Reranking and compression are complementary techniques that operate on different aspects of the retrieved context quality problem. Reranking addresses the ordering problem — ensuring the most relevant passages appear first in the context window where model attention is strongest. Compression addresses the noise problem — removing irrelevant content from within individual passages to reduce the total tokens the generation model must process. Applying both in sequence — rerank to select top passages, then compress each passage to remove noise — consistently produces better generation quality than either technique alone, with a latency cost of approximately 200–700ms for the combined pipeline.
Selective passage inclusion — choosing which retrieved passages to include in the context at all, rather than compressing all passages — is often more effective than compressing every passage.
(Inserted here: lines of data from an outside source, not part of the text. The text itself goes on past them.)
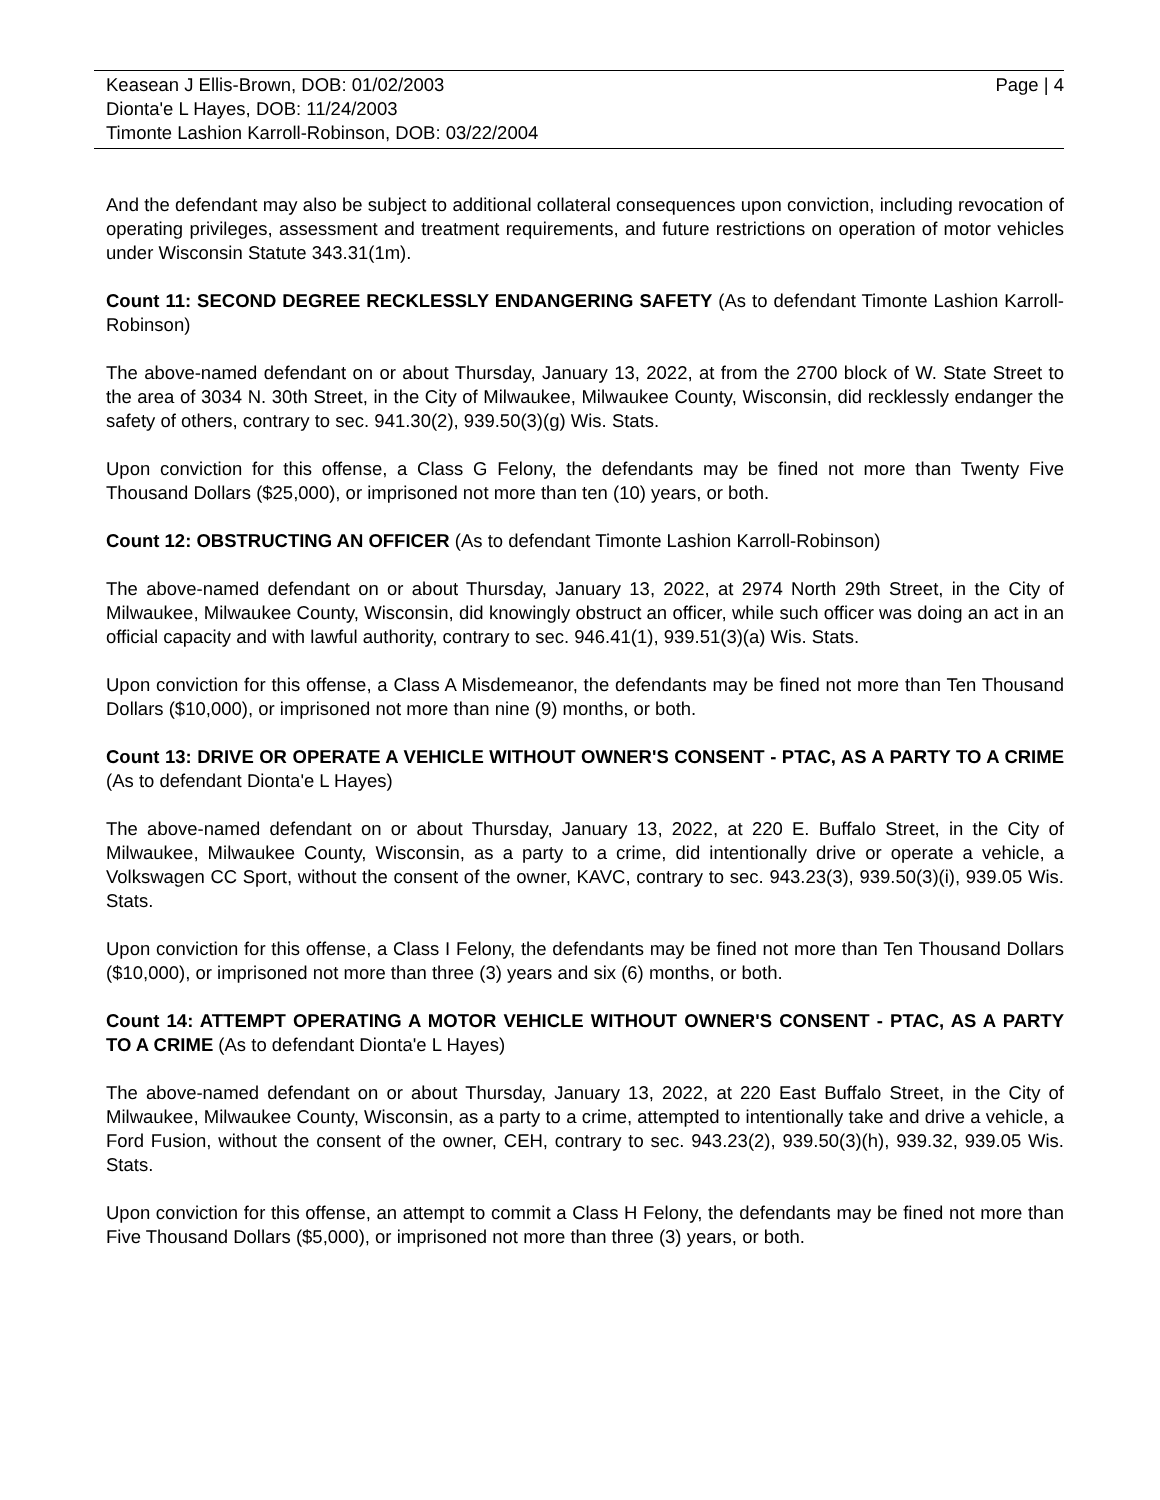Keasean J Ellis-Brown, DOB: 01/02/2003
Dionta'e L Hayes, DOB: 11/24/2003
Timonte Lashion Karroll-Robinson, DOB: 03/22/2004
Page | 4
And the defendant may also be subject to additional collateral consequences upon conviction, including revocation of operating privileges, assessment and treatment requirements, and future restrictions on operation of motor vehicles under Wisconsin Statute 343.31(1m).
Count 11: SECOND DEGREE RECKLESSLY ENDANGERING SAFETY (As to defendant Timonte Lashion Karroll-Robinson)
The above-named defendant on or about Thursday, January 13, 2022, at from the 2700 block of W. State Street to the area of 3034 N. 30th Street, in the City of Milwaukee, Milwaukee County, Wisconsin, did recklessly endanger the safety of others, contrary to sec. 941.30(2), 939.50(3)(g) Wis. Stats.
Upon conviction for this offense, a Class G Felony, the defendants may be fined not more than Twenty Five Thousand Dollars ($25,000), or imprisoned not more than ten (10) years, or both.
Count 12: OBSTRUCTING AN OFFICER (As to defendant Timonte Lashion Karroll-Robinson)
The above-named defendant on or about Thursday, January 13, 2022, at 2974 North 29th Street, in the City of Milwaukee, Milwaukee County, Wisconsin, did knowingly obstruct an officer, while such officer was doing an act in an official capacity and with lawful authority, contrary to sec. 946.41(1), 939.51(3)(a) Wis. Stats.
Upon conviction for this offense, a Class A Misdemeanor, the defendants may be fined not more than Ten Thousand Dollars ($10,000), or imprisoned not more than nine (9) months, or both.
Count 13: DRIVE OR OPERATE A VEHICLE WITHOUT OWNER'S CONSENT - PTAC, AS A PARTY TO A CRIME (As to defendant Dionta'e L Hayes)
The above-named defendant on or about Thursday, January 13, 2022, at 220 E. Buffalo Street, in the City of Milwaukee, Milwaukee County, Wisconsin, as a party to a crime, did intentionally drive or operate a vehicle, a Volkswagen CC Sport, without the consent of the owner, KAVC, contrary to sec. 943.23(3), 939.50(3)(i), 939.05 Wis. Stats.
Upon conviction for this offense, a Class I Felony, the defendants may be fined not more than Ten Thousand Dollars ($10,000), or imprisoned not more than three (3) years and six (6) months, or both.
Count 14: ATTEMPT OPERATING A MOTOR VEHICLE WITHOUT OWNER'S CONSENT - PTAC, AS A PARTY TO A CRIME (As to defendant Dionta'e L Hayes)
The above-named defendant on or about Thursday, January 13, 2022, at 220 East Buffalo Street, in the City of Milwaukee, Milwaukee County, Wisconsin, as a party to a crime, attempted to intentionally take and drive a vehicle, a Ford Fusion, without the consent of the owner, CEH, contrary to sec. 943.23(2), 939.50(3)(h), 939.32, 939.05 Wis. Stats.
Upon conviction for this offense, an attempt to commit a Class H Felony, the defendants may be fined not more than Five Thousand Dollars ($5,000), or imprisoned not more than three (3) years, or both.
A relevance threshold that excludes low-scoring passages entirely produces cleaner contexts than including all passages after aggressive compression. The optimal strategy depends on retrieval precision: high-precision retrievers benefit from threshold-based exclusion, while lower-precision retrievers benefit more from compression that reduces noise within included passages. Evaluating both strategies on a quality benchmark before production deployment identifies which approach provides better quality-efficiency tradeoffs for the specific retrieval system.
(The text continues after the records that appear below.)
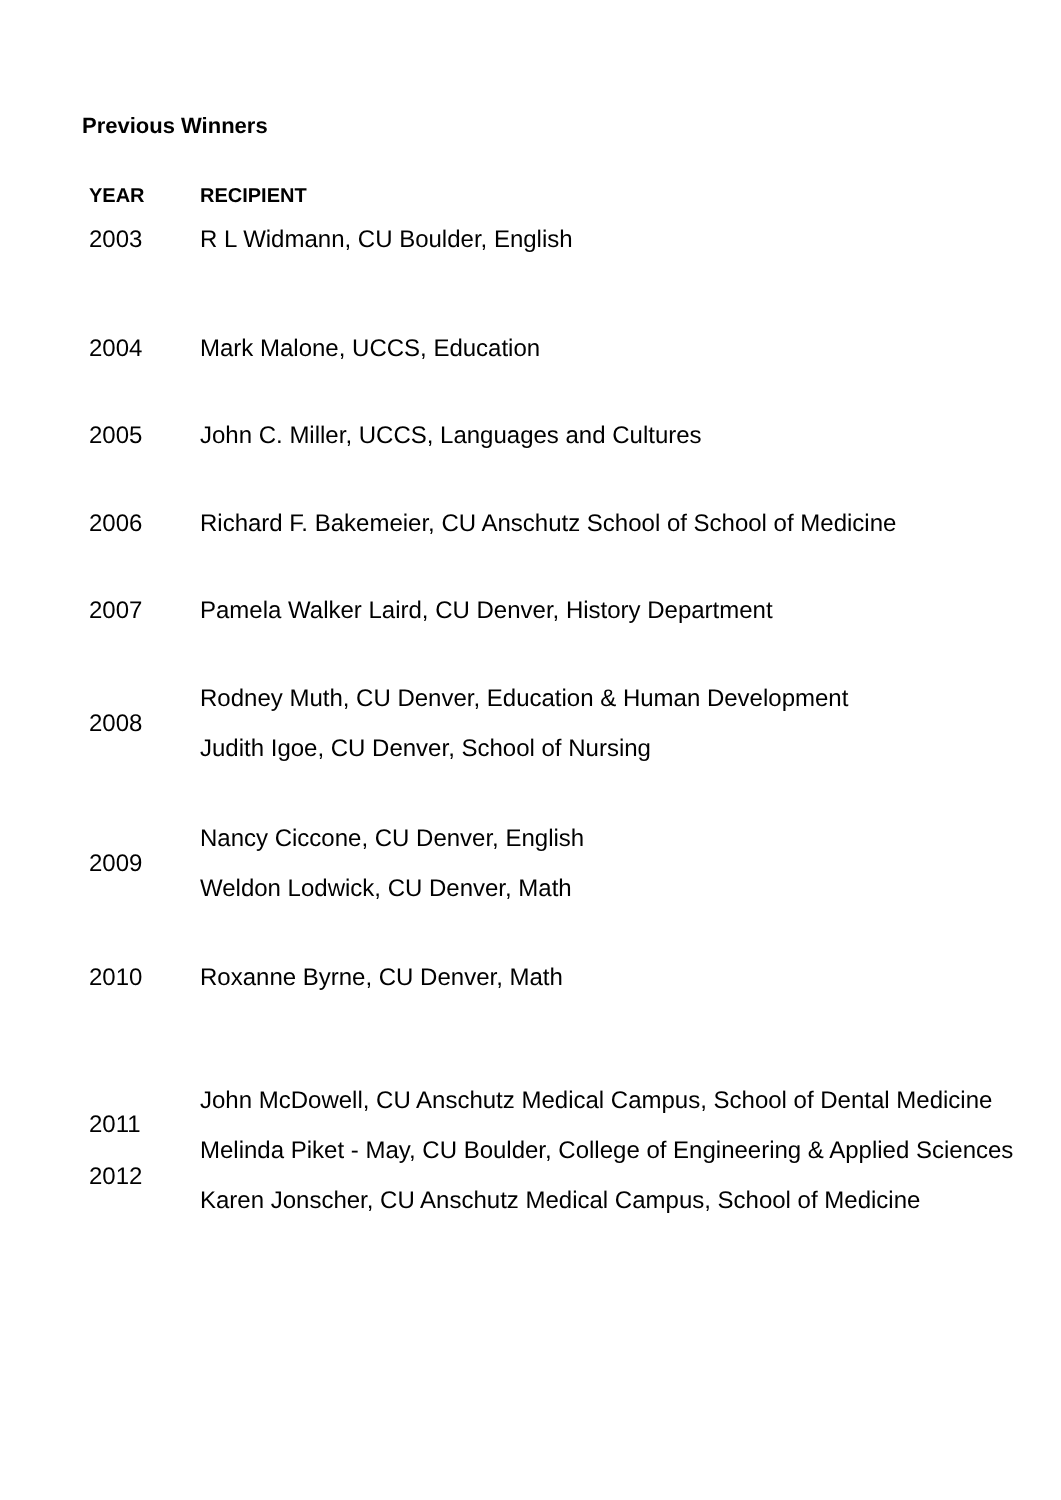Previous Winners
| YEAR | RECIPIENT |
| --- | --- |
| 2003 | R L Widmann, CU Boulder, English |
| 2004 | Mark Malone, UCCS, Education |
| 2005 | John C. Miller, UCCS, Languages and Cultures |
| 2006 | Richard F. Bakemeier, CU Anschutz School of School of Medicine |
| 2007 | Pamela Walker Laird, CU Denver, History Department |
| 2008 | Rodney Muth, CU Denver, Education & Human Development Judith Igoe, CU Denver, School of Nursing |
| 2009 | Nancy Ciccone, CU Denver, English Weldon Lodwick, CU Denver, Math |
| 2010 | Roxanne Byrne, CU Denver, Math |
| 2011 2012 | John McDowell, CU Anschutz Medical Campus, School of Dental Medicine Melinda Piket - May, CU Boulder, College of Engineering & Applied Sciences Karen Jonscher, CU Anschutz Medical Campus, School of Medicine |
Token budget constraints in LLM APIs with context limits make compression a practical necessity for long-document RAG applications rather than an optional optimization. A RAG pipeline that retrieves 10 passages of 500 tokens each produces 5,000 input tokens of context, consuming a large fraction of a 8K context limit and leaving little room for conversation history and output. Compression that reduces the retrieved context to 1,500 tokens while preserving the key information enables fitting more retrieved knowledge, longer conversation histories, and more detailed system prompts within the available context window, directly improving answer quality for context-constrained applications.